The input consists of several test cases. The first line of the input contains a single integer T, the number of the test cases. Each of the following T lines represents a test case and contains two space separated strings a and b, each of them consists of lower case English letters. It is guaranteed that the length of a is between 4 and 1000, and the length of b is exactly 4.
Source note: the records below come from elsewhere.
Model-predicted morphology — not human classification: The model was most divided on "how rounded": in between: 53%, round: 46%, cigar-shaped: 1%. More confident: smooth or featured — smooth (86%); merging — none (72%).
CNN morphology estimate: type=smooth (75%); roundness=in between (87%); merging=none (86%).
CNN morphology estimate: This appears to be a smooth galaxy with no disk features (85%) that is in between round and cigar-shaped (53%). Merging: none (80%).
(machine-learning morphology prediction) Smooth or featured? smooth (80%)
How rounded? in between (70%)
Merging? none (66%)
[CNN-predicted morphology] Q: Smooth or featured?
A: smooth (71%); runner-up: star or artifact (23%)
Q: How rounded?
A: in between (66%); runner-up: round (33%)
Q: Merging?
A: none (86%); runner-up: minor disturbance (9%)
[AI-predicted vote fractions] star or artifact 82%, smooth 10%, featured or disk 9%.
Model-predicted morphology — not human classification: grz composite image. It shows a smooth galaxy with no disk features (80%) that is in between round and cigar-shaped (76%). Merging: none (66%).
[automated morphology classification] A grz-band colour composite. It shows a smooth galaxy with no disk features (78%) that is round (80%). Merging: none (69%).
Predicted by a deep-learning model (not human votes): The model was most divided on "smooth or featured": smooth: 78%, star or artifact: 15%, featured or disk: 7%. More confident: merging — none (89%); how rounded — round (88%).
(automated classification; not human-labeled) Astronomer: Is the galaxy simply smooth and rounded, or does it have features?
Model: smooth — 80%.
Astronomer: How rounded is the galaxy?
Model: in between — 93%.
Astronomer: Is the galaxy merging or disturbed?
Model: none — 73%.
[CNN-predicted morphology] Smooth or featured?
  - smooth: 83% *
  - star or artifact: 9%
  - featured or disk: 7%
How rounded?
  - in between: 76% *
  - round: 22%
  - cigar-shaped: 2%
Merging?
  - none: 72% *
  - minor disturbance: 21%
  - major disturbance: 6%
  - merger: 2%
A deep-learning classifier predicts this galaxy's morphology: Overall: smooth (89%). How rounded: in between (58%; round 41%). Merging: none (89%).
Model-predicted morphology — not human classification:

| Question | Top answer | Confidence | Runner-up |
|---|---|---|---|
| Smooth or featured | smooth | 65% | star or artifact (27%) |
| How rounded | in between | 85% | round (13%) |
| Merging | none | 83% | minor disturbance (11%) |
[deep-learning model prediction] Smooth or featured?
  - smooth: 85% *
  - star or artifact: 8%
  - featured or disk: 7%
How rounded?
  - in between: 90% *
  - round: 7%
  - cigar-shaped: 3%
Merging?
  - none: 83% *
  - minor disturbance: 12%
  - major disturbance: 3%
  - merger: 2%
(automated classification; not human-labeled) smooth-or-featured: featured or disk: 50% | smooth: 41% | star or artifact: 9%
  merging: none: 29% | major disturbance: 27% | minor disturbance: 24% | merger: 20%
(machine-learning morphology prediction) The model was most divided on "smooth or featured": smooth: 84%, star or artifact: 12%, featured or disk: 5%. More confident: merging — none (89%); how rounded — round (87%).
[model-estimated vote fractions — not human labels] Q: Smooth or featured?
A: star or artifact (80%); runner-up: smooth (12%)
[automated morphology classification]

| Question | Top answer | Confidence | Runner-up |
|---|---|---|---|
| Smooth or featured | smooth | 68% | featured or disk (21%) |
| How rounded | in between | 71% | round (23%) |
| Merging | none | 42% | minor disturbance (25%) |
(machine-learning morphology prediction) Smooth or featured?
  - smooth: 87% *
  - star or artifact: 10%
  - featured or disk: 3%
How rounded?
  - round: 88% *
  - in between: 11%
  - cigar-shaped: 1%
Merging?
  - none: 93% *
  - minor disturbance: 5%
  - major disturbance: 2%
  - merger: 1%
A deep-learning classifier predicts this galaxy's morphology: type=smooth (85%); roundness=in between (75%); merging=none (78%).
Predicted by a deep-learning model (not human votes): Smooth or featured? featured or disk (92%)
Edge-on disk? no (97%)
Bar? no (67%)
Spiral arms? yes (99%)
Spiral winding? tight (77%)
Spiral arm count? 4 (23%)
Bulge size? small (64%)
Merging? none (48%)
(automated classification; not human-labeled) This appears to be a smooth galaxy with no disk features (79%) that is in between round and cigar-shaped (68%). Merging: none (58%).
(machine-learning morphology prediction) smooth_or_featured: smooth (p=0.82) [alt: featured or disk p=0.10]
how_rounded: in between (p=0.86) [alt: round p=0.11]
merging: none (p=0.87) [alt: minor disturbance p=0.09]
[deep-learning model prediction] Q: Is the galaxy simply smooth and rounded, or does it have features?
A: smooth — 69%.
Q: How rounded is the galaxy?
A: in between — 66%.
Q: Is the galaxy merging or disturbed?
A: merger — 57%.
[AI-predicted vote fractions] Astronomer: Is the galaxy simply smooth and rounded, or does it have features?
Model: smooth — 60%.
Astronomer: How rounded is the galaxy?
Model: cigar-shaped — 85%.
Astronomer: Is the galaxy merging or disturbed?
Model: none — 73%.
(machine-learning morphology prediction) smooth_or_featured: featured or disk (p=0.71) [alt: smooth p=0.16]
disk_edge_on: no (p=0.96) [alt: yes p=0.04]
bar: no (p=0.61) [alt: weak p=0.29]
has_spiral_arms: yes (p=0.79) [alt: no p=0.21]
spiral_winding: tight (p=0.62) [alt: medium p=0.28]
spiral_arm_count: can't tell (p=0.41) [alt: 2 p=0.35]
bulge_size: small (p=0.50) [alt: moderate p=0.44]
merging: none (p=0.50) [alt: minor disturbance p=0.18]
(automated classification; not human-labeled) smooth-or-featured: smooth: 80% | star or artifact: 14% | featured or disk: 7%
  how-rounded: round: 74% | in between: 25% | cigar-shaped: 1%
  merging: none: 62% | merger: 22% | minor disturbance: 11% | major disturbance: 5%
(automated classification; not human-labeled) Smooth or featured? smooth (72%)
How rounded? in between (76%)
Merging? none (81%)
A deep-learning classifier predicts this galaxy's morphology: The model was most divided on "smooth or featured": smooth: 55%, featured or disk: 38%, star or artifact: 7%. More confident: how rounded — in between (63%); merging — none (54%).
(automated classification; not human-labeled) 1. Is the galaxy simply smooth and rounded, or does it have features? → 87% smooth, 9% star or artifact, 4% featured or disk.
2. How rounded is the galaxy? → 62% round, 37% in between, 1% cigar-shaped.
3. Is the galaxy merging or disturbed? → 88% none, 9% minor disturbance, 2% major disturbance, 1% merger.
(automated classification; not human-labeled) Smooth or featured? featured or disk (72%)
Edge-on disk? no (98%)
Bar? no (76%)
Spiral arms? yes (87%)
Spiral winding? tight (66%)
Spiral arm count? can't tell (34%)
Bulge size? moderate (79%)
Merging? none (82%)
For each test case, you should output one line: if a is 'good' print 'good', if a is 'almost good' print 'almost good', otherwise print 'none'.
4
smart mark
start tear
abracadabra crab
testyourcode your
almost good
almost good
none
good
A substring of string s is another string t that occurs in s. Let's say we have a string s = "abcdefg" Possible valid substrings: "a","b","d","g","cde","abcdefg". Possible invalid substrings: "k","ac","bcef","dh".
题意:两个字符串,如果b的长度为4且为a的子串的话,输出good,如果需a要加一个字符才能符合要求的话,输出almost good,否则输出none
题解:用find就行,b可以分解为三个字符组成的字符串,再判断就行
#include<bits/stdc++.h>
using namespace std;
int main()
{
int n;
string s1,s2;
cin>>n;
while(n--)
{
cin>>s1>>s2;
if(s1.find(s2)!=-1)
{
cout<<"good"<<endl;
}
else
{
int flag=0;
for(int i=0; i<s2.length(); i++)
{
string s3="";
for(int j=0; j<s2.length(); j++)
{
if(i!=j)
{
s3+=s2[j];
}
}
if(s1.find(s3)!=-1)
{
flag=1;
}
// cout<<s1.find(s3)<<endl;
}
if(flag)
{
cout<<"almost good"<<endl;
}
else
{
cout<<"none"<<endl;
}
}
}
return 0;
}